İsveç’e geldikten sonra da bilur ve Erivan radyosu özlemim bitmediği gibi Erivan Radyosu hakkında bilmediklerimi de öğrenmiş oldum. Geçen yıl yaşamını yitiren bilurvan Egidê Cîmo haberini okuyup dinleyince çocukluğumdan beri hayranı olduğum, benim için bir tutku olan biluru kimin çaldığını böylece öğrenmiş oldum. Egidê Cîmo’nun çaldığı bilur eşliğinde Lê Lê Berivanê’yi söyleyenin de Efoyê Esed olduğunu öğrenmiş oldum. Önceleri Erivan Radyosu sanatçılarından sadece Aram Tigran’ın adını bilirdim. Lavikê Metinê parçası Berivanê’den sonra en fazla dinlediğim klamdı. Onu da söyleyenin Garabetê Haco olduğunu daha önce öğrenmiştim.. Benim için en sürprizi ise; bir yıl İsveç Kürd Yazarları Derneği’nde Yönetim Kurulu’nda birlikte olduğum Timurê Xelîl’in babası Xelîlê Çaçan Muradov’un ilk Erivan Radyosu’nu kurup yöneticilik yaptığını, annesi Ezniva Reşid’in 27 yıl radyoda spikerlik yaptığını öğrenmem oldu. Timurê Xelîl’in verdiği bilgi ile Erivan Radyosu’nun tüm tarihini öğrenmiş oldum. Radyo 1955’te test olarak yayına başladığını, Kürdçe radyo kurma kararını Ermenistan Sovyet Hükümetinin vermeyip direk Moskova’dan Sovyet Komünist Partisi tarafından kurulma kararı alınıp tüm Kürdistan parçalarından duyulacak şeklinde yayın frekanslarını yükselttiklerini. Kurucu kadrolarının ise çoğu Erivanlı Kürdlerinin olduğunu öğrenmiş oldum. 1991’de Sovyetler dağılınca Erivan Radyosu’nun yayınının da sona erdiğini öğrendim.

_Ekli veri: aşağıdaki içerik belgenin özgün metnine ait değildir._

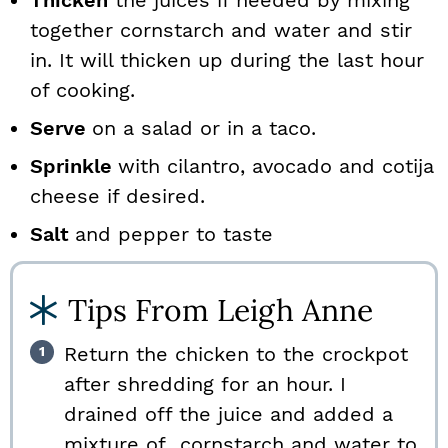
Thicken
the juices if needed by mixing
together cornstarch and water and stir
in. It will thicken up during the last hour
of cooking.
Serve
on a salad or in a taco.
Sprinkle
with cilantro, avocado and cotija
cheese if desired.
Salt
and pepper to taste
Tips From Leigh Anne
Return the chicken to the crockpot
after shredding for an hour. I
drained off the juice and added a
mixture of cornstarch and water to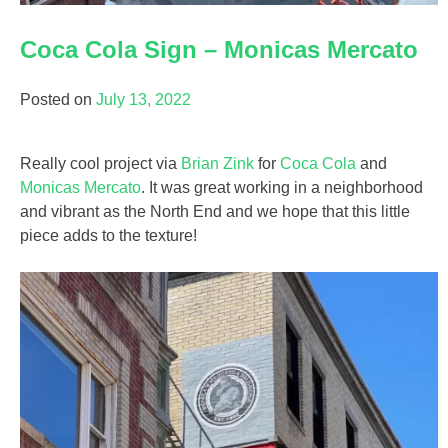
Coca Cola Sign – Monicas Mercato
Posted on
July 13, 2022
Really cool project via
Brian Zink
for
Coca Cola
and
Monicas Mercato
. It was great working in a neighborhood
and vibrant as the North End and we hope that this little
piece adds to the texture!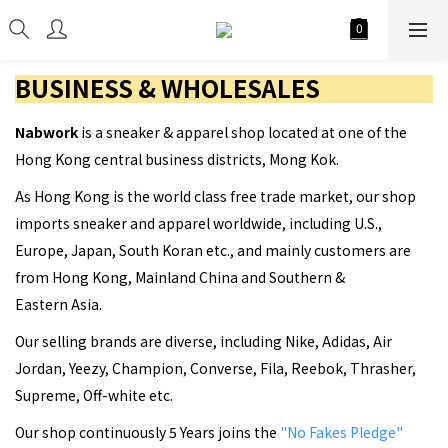
BUSINESS & WHOLESALES
Nabwork
is a sneaker & apparel shop located at one of the
Hong Kong central business districts, Mong Kok.
As Hong Kong is the world class free trade market, our shop
imports sneaker and apparel worldwide, including U.S.,
Europe, Japan, South Koran etc., and mainly customers are
from Hong Kong, Mainland China and Southern &
Eastern Asia.
Our selling brands are diverse, including Nike, Adidas, Air
Jordan, Yeezy, Champion, Converse, Fila, Reebok, Thrasher,
Supreme, Off-white etc.
Our shop continuously 5 Years joins the
"No Fakes Pledge"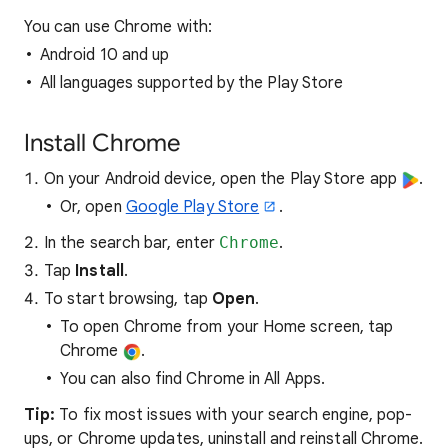
You can use Chrome with:
Android 10 and up
All languages supported by the Play Store
Install Chrome
On your Android device, open the Play Store app
.
Or, open
Google Play Store
.
In the search bar, enter
Chrome
.
Tap
Install
.
To start browsing, tap
Open
.
To open Chrome from your Home screen, tap
Chrome
.
You can also find Chrome in All Apps.
Tip:
To fix most issues with your search engine, pop-
ups, or Chrome updates, uninstall and reinstall Chrome.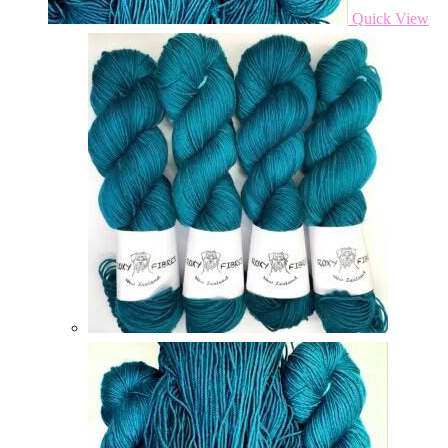
Quick View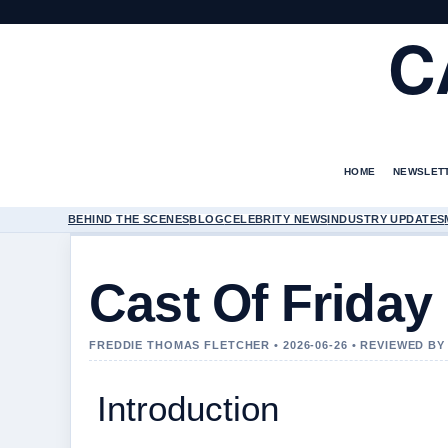
C
HOME
NEWSLET
BEHIND THE SCENES
BLOG
CELEBRITY NEWS
INDUSTRY UPDATES
Cast Of Friday
FREDDIE THOMAS FLETCHER • 2026-06-26 • REVIEWED B
Introduction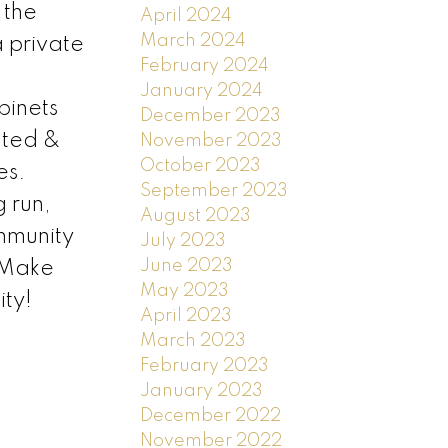
 the
April 2024
March 2024
a private
February 2024
January 2024
binets
December 2023
gated &
November 2023
October 2023
es.
September 2023
g run,
August 2023
mmunity
July 2023
June 2023
. Make
May 2023
ty!
April 2023
March 2023
February 2023
January 2023
December 2022
November 2022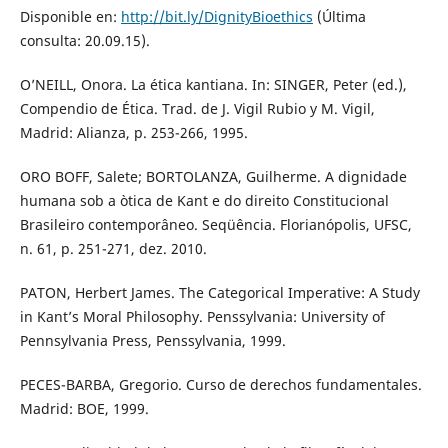
Disponible en:
http://bit.ly/DignityBioethics
(Última
consulta: 20.09.15).
O’NEILL, Onora. La ética kantiana. In: SINGER, Peter (ed.),
Compendio de Ética. Trad. de J. Vigil Rubio y M. Vigil,
Madrid: Alianza, p. 253-266, 1995.
ORO BOFF, Salete; BORTOLANZA, Guilherme. A dignidade
humana sob a òtica de Kant e do direito Constitucional
Brasileiro contemporâneo. Seqüência. Florianópolis, UFSC,
n. 61, p. 251-271, dez. 2010.
PATON, Herbert James. The Categorical Imperative: A Study
in Kant’s Moral Philosophy. Penssylvania: University of
Pennsylvania Press, Penssylvania, 1999.
PECES-BARBA, Gregorio. Curso de derechos fundamentales.
Madrid: BOE, 1999.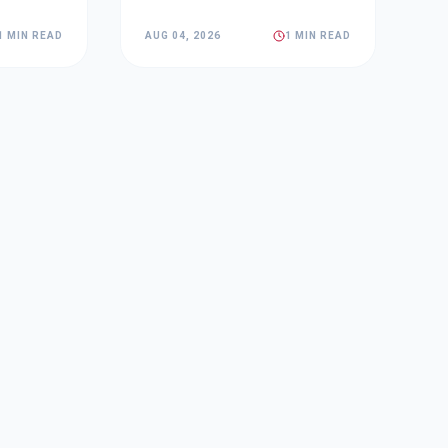
1 MIN READ
AUG 04, 2026
1 MIN READ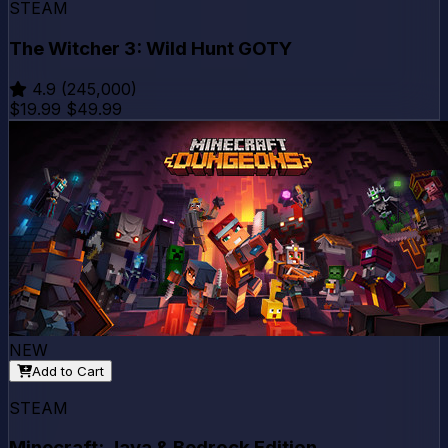
STEAM
The Witcher 3: Wild Hunt GOTY
4.9
(245,000)
$19.99
$49.99
NEW
Add to Cart
STEAM
Minecraft: Java & Bedrock Edition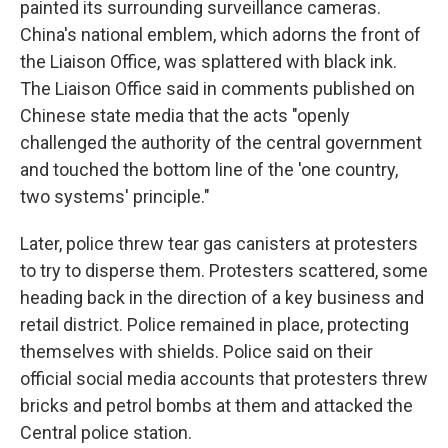
painted its surrounding surveillance cameras.
China's national emblem, which adorns the front of
the Liaison Office, was splattered with black ink.
The Liaison Office said in comments published on
Chinese state media that the acts "openly
challenged the authority of the central government
and touched the bottom line of the 'one country,
two systems' principle."
Later, police threw tear gas canisters at protesters
to try to disperse them. Protesters scattered, some
heading back in the direction of a key business and
retail district. Police remained in place, protecting
themselves with shields. Police said on their
official social media accounts that protesters threw
bricks and petrol bombs at them and attacked the
Central police station.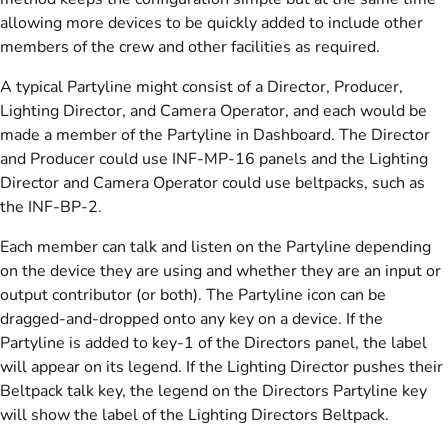
allowing more devices to be quickly added to include other
members of the crew and other facilities as required.
A typical Partyline might consist of a Director, Producer,
Lighting Director, and Camera Operator, and each would be
made a member of the Partyline in Dashboard. The Director
and Producer could use INF-MP-16 panels and the Lighting
Director and Camera Operator could use beltpacks, such as
the INF-BP-2.
Each member can talk and listen on the Partyline depending
on the device they are using and whether they are an input or
output contributor (or both). The Partyline icon can be
dragged-and-dropped onto any key on a device. If the
Partyline is added to key-1 of the Directors panel, the label
will appear on its legend. If the Lighting Director pushes their
Beltpack talk key, the legend on the Directors Partyline key
will show the label of the Lighting Directors Beltpack.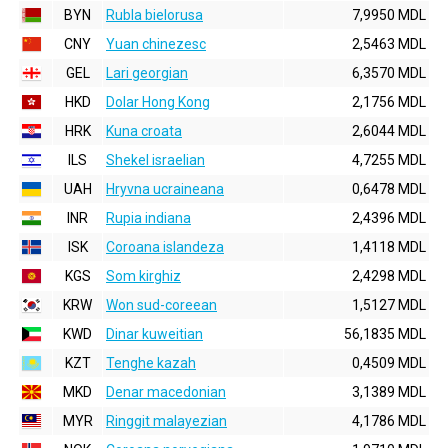
BYN
Rubla bielorusa
7,9950 MDL
CNY
Yuan chinezesc
2,5463 MDL
GEL
Lari georgian
6,3570 MDL
HKD
Dolar Hong Kong
2,1756 MDL
HRK
Kuna croata
2,6044 MDL
ILS
Shekel israelian
4,7255 MDL
UAH
Hryvna ucraineana
0,6478 MDL
INR
Rupia indiana
2,4396 MDL
ISK
Coroana islandeza
1,4118 MDL
KGS
Som kirghiz
2,4298 MDL
KRW
Won sud-coreean
1,5127 MDL
KWD
Dinar kuweitian
56,1835 MDL
KZT
Tenghe kazah
0,4509 MDL
MKD
Denar macedonian
3,1389 MDL
MYR
Ringgit malayezian
4,1786 MDL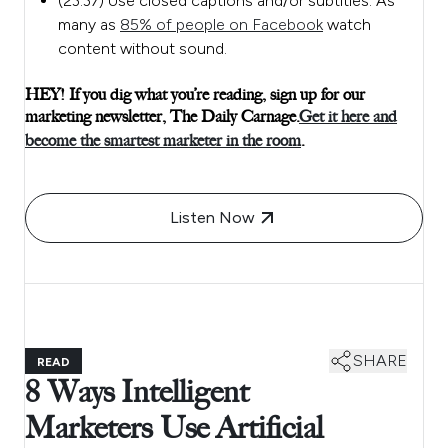
(23:37) Use closed captions and/or subtitles. As
many as
85% of people on Facebook
watch
content without sound.
HEY! If you dig what you’re reading, sign up for our
marketing newsletter, The Daily Carnage.
Get it here and
become the smartest marketer in the room
.
Listen Now
SHARE
READ
8 Ways Intelligent
Marketers Use Artificial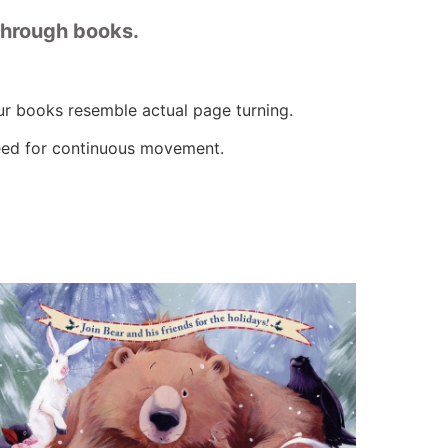
through books.
ur books resemble actual page turning.
need for continuous movement.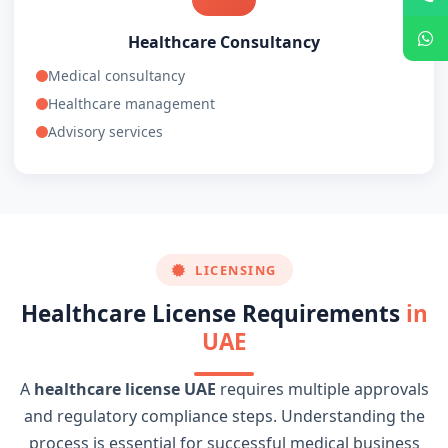
Healthcare Consultancy
Medical consultancy
Healthcare management
Advisory services
LICENSING
Healthcare License Requirements
in
UAE
A
healthcare license UAE
requires multiple approvals
and regulatory compliance steps. Understanding the
process is essential for successful medical business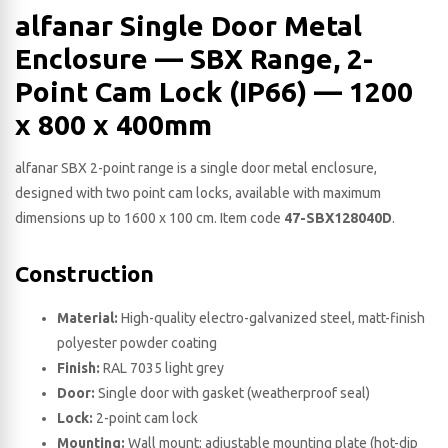
alfanar Single Door Metal
Enclosure — SBX Range, 2-
Point Cam Lock (IP66) — 1200
x 800 x 400​mm
alfanar SBX 2-point range is a single door metal enclosure,
designed with two point cam locks, available with maximum
dimensions up to 1600 x 100 cm. Item code
47-SBX128040D
.
Construction
Material:
High-quality electro-galvanized steel, matt-finish
polyester powder coating
Finish:
RAL 7035 light grey
Door:
Single door with gasket (weatherproof seal)
Lock:
2-point cam lock
Mounting:
Wall mount; adjustable mounting plate (hot-dip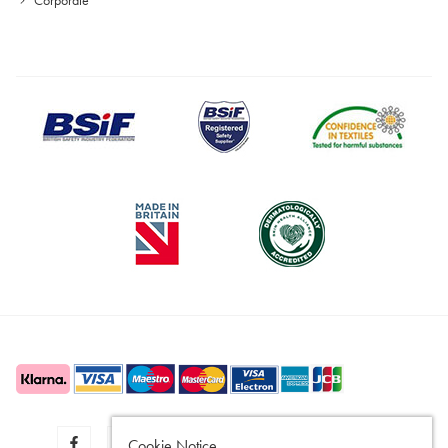
Cookie Notice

1960’lı yıllarda Güney Kürdistan’da Mela Mustafa Barzani önderliğinde verilen Kürd Ulusal Kurtuluş Savaşı’nın Küzey Kürdistan’a etkisinin yanı sıra, Erivan Radyosu’nun Kürdçe yayınları, özellikle Kuzey Kürdistan’da Dersim direnişi kırıldıktan sonra büyük bir korku ve sessizliğin kapladığı dönemde Kürd ulusal bilincinin diri tutulmasında bir kıvılcım olmuştur. Kuzey Kürdistan’daki Ulusal Mücadele tarihi yazıldığında, Erivan Kürdçe Radyosu hak ettiği yere umarım oturtulur.